Par Pape Samba Kane

Trois morts à Tambacounda, à mi-parcours de la campagne électorale, c’est déjà trop ! Des journalistes qui couvrent la campagne blessés suite à une agression délibérée (c’est ce qui a été rapporté par la presse, sans jamais être de démenti) ; c’est assez nouveau, très grave et indicateur d’une inculture démocratique de certains acteurs qui, hélas, deviennent centraux dans ces joutes électorales : les nervis et autres gros bras, abusivement appelés gardes du corps, et dont s’entourent aujourd’hui, pour un oui ou un nom, les politiciens. Ce, jusqu’au moindre maire de la plus insignifiante commune. Cette tendance navrante, est née entre 2000 et 2012 …
La campagne électorale et les désordres qui vont avec représentent la traite de ce personnel musclé fourni par la population trop importante des lutteurs désœuvrés et des haltérophiles amateurs sans occupation sociale réelle. Ce sont eux qui rêvent que la violence survienne. Ne serait-ce que pour justifier leur existence, donner du sens à leur recrutement, vérifier leur utilité dans un monde politique bourgeois qui les méprise en d’autres temps.          Ajoutez à cela les tensions créées et entretenues par les politiques eux-mêmes, bien avant le démarrage de la campagne, par une violence verbale portée par un discours musclée et des ultimatums inconsidérés qui n’étaient pas pour calmer le jeu, au contraire !
Et il faut que tout le monde se ressaisisse, les autorités comme les états-majors des candidats, les premières pour assurer dans la fermeté la sécurité de cette élection, les seconds pour redescendre sur terre, atterrir dans la réalité. Et désarmer leur discours ridiculement guerrier !

La première chose à laquelle la classe politique devrait réfléchir – avec l’appui de toutes les forces vives-, c’est comment bannir ce type de sécurité informelle dont s’entourent les candidats à des élections quelles qu’elles soient, mais surtout aux présidentielles. Une loi, suivie de mesures fermes et impartiales qui, toutes, garantiraient, assurée par les forces de défense et de sécurité nationale, la sureté personnelle des candidats qu’ils  soient au pouvoir, de l’opposition politique ou de la société civile, ainsi que la sauvegarde de leurs activités et matériels divers.

Ça coûtera de l’argent, oui, mais ça coûtera forcément moins chers que des morts et que les risques d’explosion sociales et politiques dont sont grosses ces confrontations entre milices incultes et sans formation aucune dans l’usage de la violence, surtout pas dans ces ambiances de campagne électorale chargées de cette passion politique plus électrique que toutes autres ivresses.

En attendant ce futur radieux que nous appelons de tous nos vœux, nous exhortons  les acteurs du jeu politique actuel, les candidats comme leurs états-majors à tenir leurs troupes.
Ces foules qui les acclament et les enivrent de vivats, de ville en ville, vont fondre à l’épreuve des urnes pour la plupart d’entre eux. Il y aura un seul vainqueur, les quatre autres devrons retourner travailler, rencontrer des gens dans la rue sans escorte, gérer des entreprises personnelles, se soucier eux-mêmes de leur quotidien, qui n’intéressera plus que très peu de gens.

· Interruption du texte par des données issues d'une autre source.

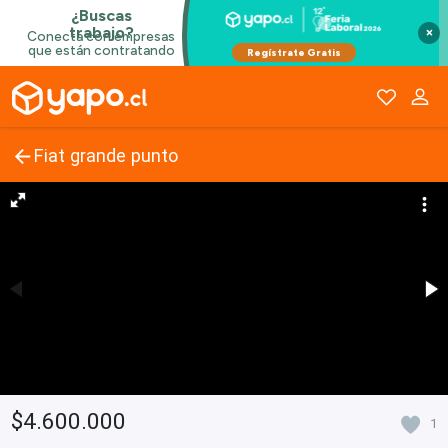
×
Fiat grande punto
$4.600.000
1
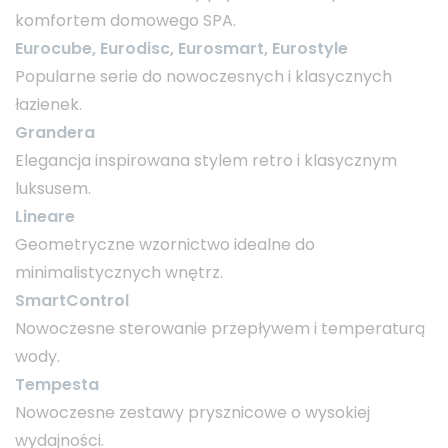
komfortem domowego SPA.
Eurocube, Eurodisc, Eurosmart, Eurostyle
Popularne serie do nowoczesnych i klasycznych
łazienek.
Grandera
Elegancja inspirowana stylem retro i klasycznym
luksusem.
Lineare
Geometryczne wzornictwo idealne do
minimalistycznych wnętrz.
SmartControl
Nowoczesne sterowanie przepływem i temperaturą
wody.
Tempesta
Nowoczesne zestawy prysznicowe o wysokiej
wydajności.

En un mot, ils vont redevenir des gens normaux vivant normalement, mais seulement s’ils sortaient de cette épreuve sans traumatisme, et c’est maintenant qu’il faut y travailler.
Cette élection, dans deux semaines, sera derrière nous, avec un vainqueur dont rien ne garantit qu’il doive être un si excellent président qui changerait radicalement nos existences.

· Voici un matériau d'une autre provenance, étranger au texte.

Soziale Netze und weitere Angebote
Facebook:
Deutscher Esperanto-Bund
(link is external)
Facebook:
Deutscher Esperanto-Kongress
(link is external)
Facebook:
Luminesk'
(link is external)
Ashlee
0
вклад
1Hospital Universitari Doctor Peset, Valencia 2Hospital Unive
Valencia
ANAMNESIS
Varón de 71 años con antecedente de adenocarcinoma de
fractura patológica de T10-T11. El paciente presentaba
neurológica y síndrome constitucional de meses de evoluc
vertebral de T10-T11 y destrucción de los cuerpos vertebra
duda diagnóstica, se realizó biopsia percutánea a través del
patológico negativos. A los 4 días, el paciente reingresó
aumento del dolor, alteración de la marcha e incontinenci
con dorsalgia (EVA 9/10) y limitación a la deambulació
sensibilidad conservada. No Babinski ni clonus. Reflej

Pour le peu que l’on peut attendre de l’heureux élu, cela vaut-il  que nous sacrifiions  la vie de jeunes gens à l’autel d’ambitions dont rien ne dit qu’elles valent ces sacrifices. Et le plus navrant, c’est que le lendemain, comme si de rien n’était, tous se sont  lancés à nouveau sur les pistes, rues, places publiques, suivis de leurs danseurs et danseuses, et de vociférateurs enthousiastes, cependant que le deuil écrasait et écrase encore les familles des victimes de leur manque de prévoyance républicaine, responsabilité indirecte, mais responsabilité quand-même !
Cette chronique après avoir déploré ces morts et prié qu’elles soient les dernières de ces élections, essayé d’ouvrir une piste de réflexion pour bannir la violence milicienne du champ électoral, est aussi une véhémente protestation contre la désinvolture des politiques vis-à-vis des journalistes dont ils ne peuvent cependant pas se passer, ensuite un soutien et un encouragement au Synpics et à l’association des jeunes reporters, au CDEPS, à effectivement étudier tout moyen de prévention de la sécurité des reporters sur le terrain, y compris, si nécessaire, le boycottage des candidats qui ne les traiteraient pas comme leur rang et leur rôle dans cette campagne le veulent.